Used data from compustat and IBES (analyst forecasts) to implement three models on earnings prediction - HVZ, Earnings Persistence and Residual Income. Further, augmented these models with additional predictors to improve overall accuracy and predict top 10 firms that are most likely to exhibit largest earnings growth in FY'23.
- About the Data Set
- Feature Extraction
- Model Description
- Performance Evaluation
- Conclusion
- Selecting Top 10 Stocks
- Author
- License
- Acknowledgments
In this project I have used the following datasets -
-
Compustat dataset - The first step was to download the Compustat dataset using the WRDS library. I have set the required filters, such as industry format, data format, population source, and consolidation level. Also set the time range from January 2009 to December 2023. Post that I merged the company data and the Compustat dataset to get the sic column, and a new column was created to store the first two digits of the SIC column.
-
IBES dataset - The next step is the task of downloading the financial data from the IBES database using the WRDS library. The data is filtered based on specific financial data format (EPS) and FPI equals to 1, which indicates actual data. The time range is set between January 2010 and December 2022.
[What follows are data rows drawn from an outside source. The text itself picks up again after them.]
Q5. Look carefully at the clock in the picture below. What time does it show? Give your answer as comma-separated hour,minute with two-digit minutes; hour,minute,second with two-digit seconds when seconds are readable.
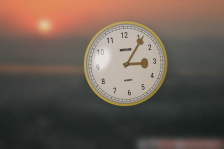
3,06
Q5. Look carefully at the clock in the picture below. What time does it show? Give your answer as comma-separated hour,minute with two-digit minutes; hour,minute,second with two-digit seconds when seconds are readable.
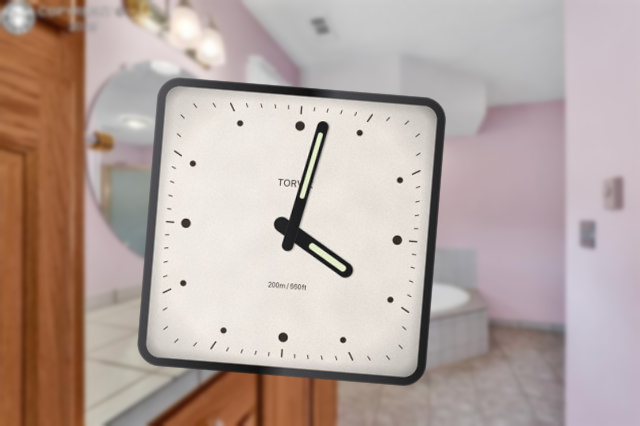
4,02
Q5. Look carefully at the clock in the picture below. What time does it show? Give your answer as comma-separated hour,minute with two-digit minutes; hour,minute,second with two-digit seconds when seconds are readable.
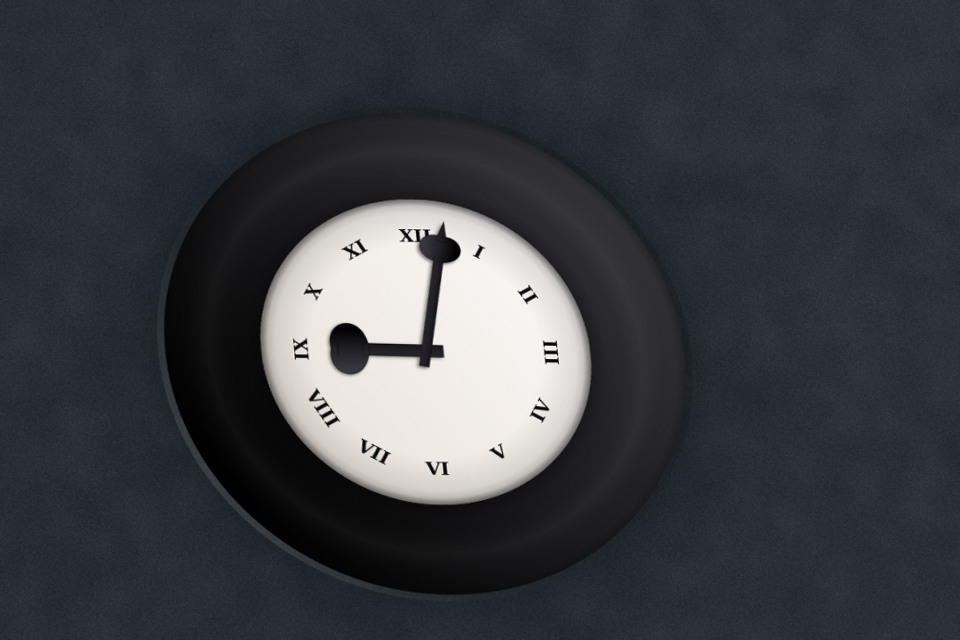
9,02
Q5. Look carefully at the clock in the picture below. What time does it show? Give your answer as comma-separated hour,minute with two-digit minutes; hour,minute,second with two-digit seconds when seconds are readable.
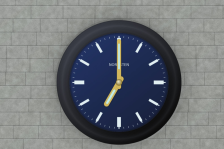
7,00
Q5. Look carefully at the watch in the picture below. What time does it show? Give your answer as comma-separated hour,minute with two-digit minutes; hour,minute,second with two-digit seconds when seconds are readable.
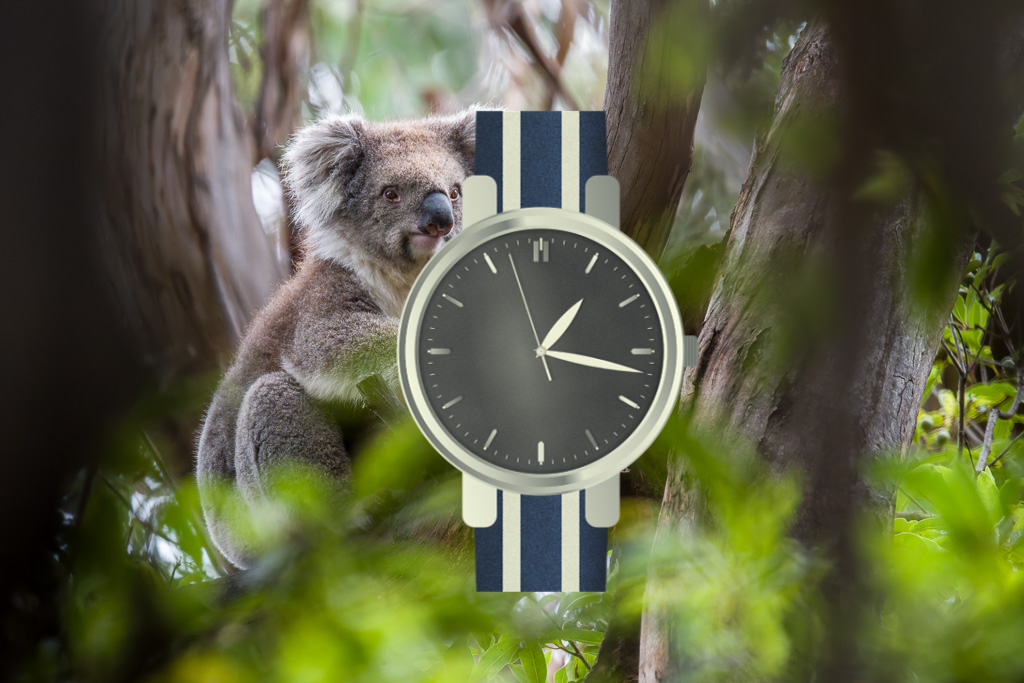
1,16,57
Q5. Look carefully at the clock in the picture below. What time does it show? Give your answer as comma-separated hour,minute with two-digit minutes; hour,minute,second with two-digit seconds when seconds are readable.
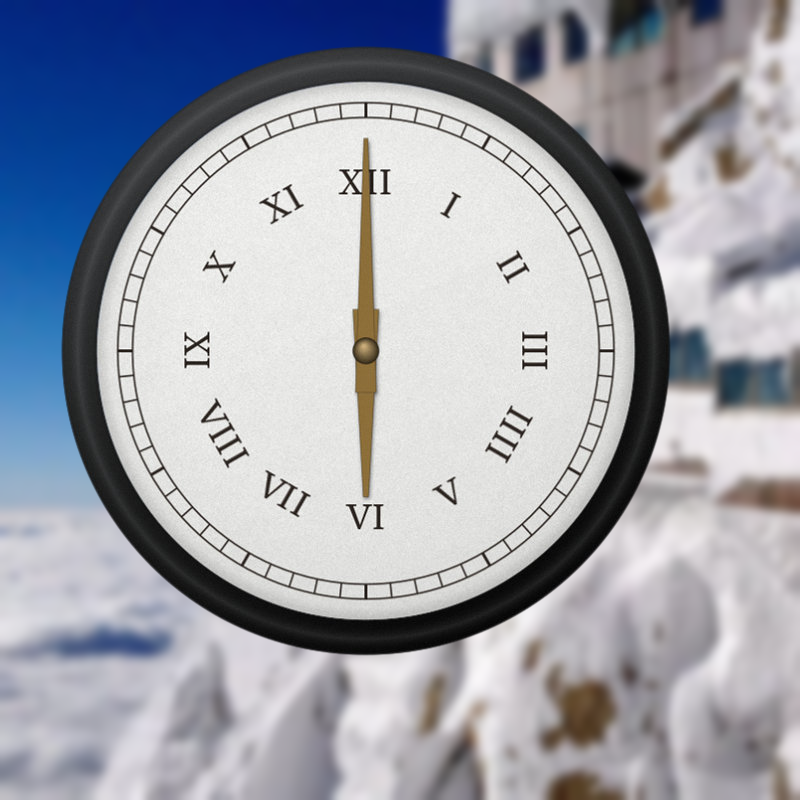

This is a three step process -
- Caculating Financial metrics: the key metrics are summarized below for each financial model.
- Estimating Changes in Financial Metrics: The changes in variables such as STDebt, CA, CL, Cash, and txp were calculated. The total current accruals (TCA) were calculated using these delta values.
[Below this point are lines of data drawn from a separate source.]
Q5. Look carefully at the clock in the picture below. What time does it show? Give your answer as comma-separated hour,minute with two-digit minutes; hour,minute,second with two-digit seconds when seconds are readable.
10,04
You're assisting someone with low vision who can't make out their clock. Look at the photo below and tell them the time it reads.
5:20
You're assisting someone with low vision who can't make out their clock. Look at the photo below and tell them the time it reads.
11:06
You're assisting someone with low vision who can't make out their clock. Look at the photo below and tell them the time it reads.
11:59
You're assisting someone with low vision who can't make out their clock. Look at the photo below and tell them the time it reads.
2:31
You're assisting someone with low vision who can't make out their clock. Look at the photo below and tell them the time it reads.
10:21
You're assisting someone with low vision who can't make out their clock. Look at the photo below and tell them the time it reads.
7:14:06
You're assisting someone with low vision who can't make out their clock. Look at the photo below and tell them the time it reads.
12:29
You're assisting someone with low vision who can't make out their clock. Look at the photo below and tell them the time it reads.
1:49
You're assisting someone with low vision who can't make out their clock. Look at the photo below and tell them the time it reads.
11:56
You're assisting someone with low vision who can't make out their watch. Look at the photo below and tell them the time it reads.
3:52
- Winsorizing the Dataset: Winsorizing the data is a statistical method used to mitigate the effect of outliers in a dataset. Outliers are values that deviate significantly from other values in the dataset, and they can have a significant impact on statistical analysis and modeling.
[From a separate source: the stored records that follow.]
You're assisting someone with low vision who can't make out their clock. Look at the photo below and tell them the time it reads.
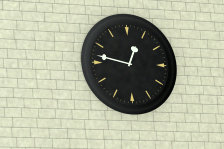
12:47
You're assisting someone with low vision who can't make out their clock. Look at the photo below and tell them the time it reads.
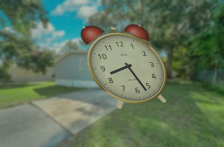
8:27
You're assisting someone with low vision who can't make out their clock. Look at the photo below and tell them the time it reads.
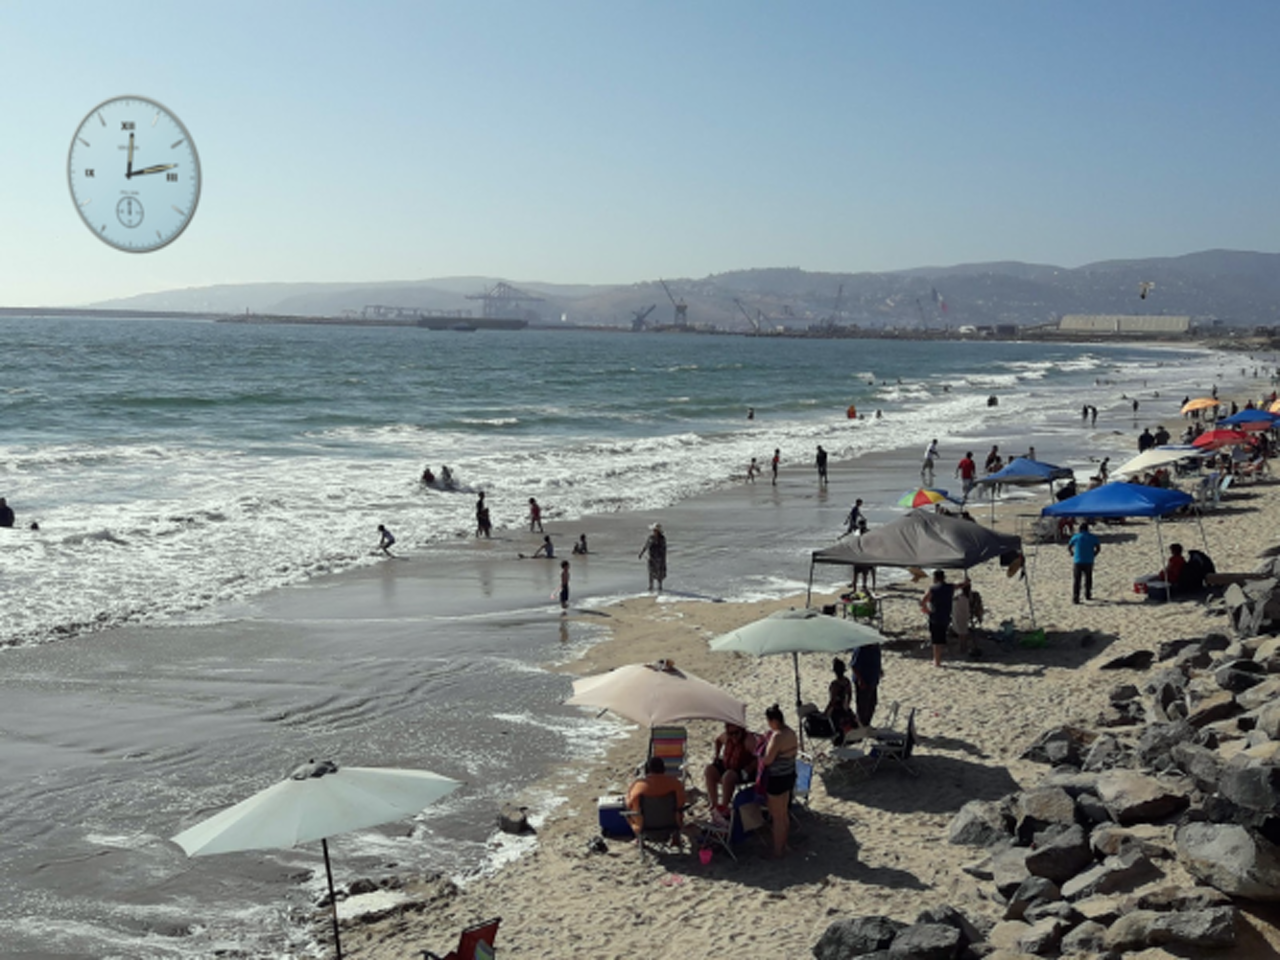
12:13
- 'at': Total Assets represents the total value of all assets that a company owns or controls. The variable 'at' is a financial metric used to measure the size of a company.
- 'dvc': Debt to Value ratio is a financial metric used to assess the financial leverage of a company. It measures the percentage of a company's total capital that is provided by debt. The variable 'dvc' represents the ratio of the total amount of debt (both short-term and long-term) to the total market value of the company.
- 'E_t': Earnings is the net profit that a company generates during a particular period. It is the money that a company has left over after paying all its expenses, taxes, and interest.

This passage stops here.